相対式2面2線のホームを有する地下駅で、改札口は3か所に設けられており、この中で中心となるのは四条大宮交差点の北東側に駅舎が建てられている東改札であり、現在の駅舎である大宮阪急ビルは1968年(昭和43年)に竣工されたものです。
開業当初は京都本線の終着駅であり、また嵐電で東映や松竹の撮影所がある太秦へのアクセスが便利ということもあり、昭和30年代の映画産業全盛期には大変な賑わいだったといい、1990年代までは駅前には映画館などもあったといいます。
現在は落ち着いた雰囲気にはなりましたが、駅の付近は「飲み屋横丁」が残るなど往時の繁華街の雰囲気をとどめています。

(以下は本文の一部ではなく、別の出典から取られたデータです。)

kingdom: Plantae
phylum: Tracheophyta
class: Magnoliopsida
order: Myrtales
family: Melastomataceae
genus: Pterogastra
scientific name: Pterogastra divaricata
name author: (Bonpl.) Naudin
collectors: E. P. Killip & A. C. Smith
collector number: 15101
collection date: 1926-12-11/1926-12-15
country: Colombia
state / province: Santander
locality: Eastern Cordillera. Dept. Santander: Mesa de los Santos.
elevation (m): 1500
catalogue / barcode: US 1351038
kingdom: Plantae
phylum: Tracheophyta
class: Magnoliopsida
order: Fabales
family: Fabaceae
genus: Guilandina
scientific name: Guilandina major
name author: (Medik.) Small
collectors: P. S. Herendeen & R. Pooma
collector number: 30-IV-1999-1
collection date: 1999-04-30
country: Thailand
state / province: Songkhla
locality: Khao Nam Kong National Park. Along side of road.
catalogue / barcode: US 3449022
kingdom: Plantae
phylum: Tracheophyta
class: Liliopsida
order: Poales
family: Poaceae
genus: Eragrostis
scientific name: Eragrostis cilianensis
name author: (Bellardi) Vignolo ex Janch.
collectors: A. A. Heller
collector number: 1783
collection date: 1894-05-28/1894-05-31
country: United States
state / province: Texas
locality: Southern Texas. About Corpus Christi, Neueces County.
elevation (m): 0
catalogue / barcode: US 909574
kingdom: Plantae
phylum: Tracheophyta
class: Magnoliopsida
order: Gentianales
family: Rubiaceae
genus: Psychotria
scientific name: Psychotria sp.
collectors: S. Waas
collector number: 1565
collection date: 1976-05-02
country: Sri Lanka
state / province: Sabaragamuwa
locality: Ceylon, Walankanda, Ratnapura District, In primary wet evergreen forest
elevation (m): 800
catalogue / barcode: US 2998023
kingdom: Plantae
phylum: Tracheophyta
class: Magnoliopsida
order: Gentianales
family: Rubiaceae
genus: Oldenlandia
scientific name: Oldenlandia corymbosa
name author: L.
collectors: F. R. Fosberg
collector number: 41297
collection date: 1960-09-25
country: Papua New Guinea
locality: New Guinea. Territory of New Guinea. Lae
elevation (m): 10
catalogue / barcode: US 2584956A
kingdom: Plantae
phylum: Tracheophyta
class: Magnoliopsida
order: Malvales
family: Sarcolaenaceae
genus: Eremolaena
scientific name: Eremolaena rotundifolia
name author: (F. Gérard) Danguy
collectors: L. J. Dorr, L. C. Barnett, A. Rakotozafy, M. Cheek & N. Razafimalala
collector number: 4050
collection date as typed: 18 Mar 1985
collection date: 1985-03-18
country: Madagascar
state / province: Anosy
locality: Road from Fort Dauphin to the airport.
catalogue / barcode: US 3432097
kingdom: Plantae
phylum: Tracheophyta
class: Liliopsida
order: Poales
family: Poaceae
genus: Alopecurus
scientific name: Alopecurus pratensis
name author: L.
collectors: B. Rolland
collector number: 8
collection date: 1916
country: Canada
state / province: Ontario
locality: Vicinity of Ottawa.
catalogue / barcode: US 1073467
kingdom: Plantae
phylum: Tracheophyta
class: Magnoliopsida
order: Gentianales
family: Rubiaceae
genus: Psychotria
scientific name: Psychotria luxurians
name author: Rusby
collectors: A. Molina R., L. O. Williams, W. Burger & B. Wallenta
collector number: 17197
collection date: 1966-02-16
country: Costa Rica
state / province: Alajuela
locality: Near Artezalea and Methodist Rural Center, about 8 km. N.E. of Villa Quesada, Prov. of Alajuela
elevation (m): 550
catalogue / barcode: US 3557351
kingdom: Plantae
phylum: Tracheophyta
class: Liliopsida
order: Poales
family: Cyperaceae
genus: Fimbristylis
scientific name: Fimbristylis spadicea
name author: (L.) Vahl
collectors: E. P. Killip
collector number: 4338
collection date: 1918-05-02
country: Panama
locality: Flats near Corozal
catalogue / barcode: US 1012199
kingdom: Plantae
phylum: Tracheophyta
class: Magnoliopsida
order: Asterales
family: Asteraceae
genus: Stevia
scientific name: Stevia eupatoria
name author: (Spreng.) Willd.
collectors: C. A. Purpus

また大宮駅~西院駅間については、日本国内では宮城電気鉄道仙台駅、東京地下鉄道(現在の東京メトロ銀座線)に次ぐ、近畿初の地下線であり、更には架空集電方式による地下鉄道は本邦初であることから、地下線やホームの構造物は土木学会の「選奨土木遺産」のランクAに指定されている歴史的建造物となっています。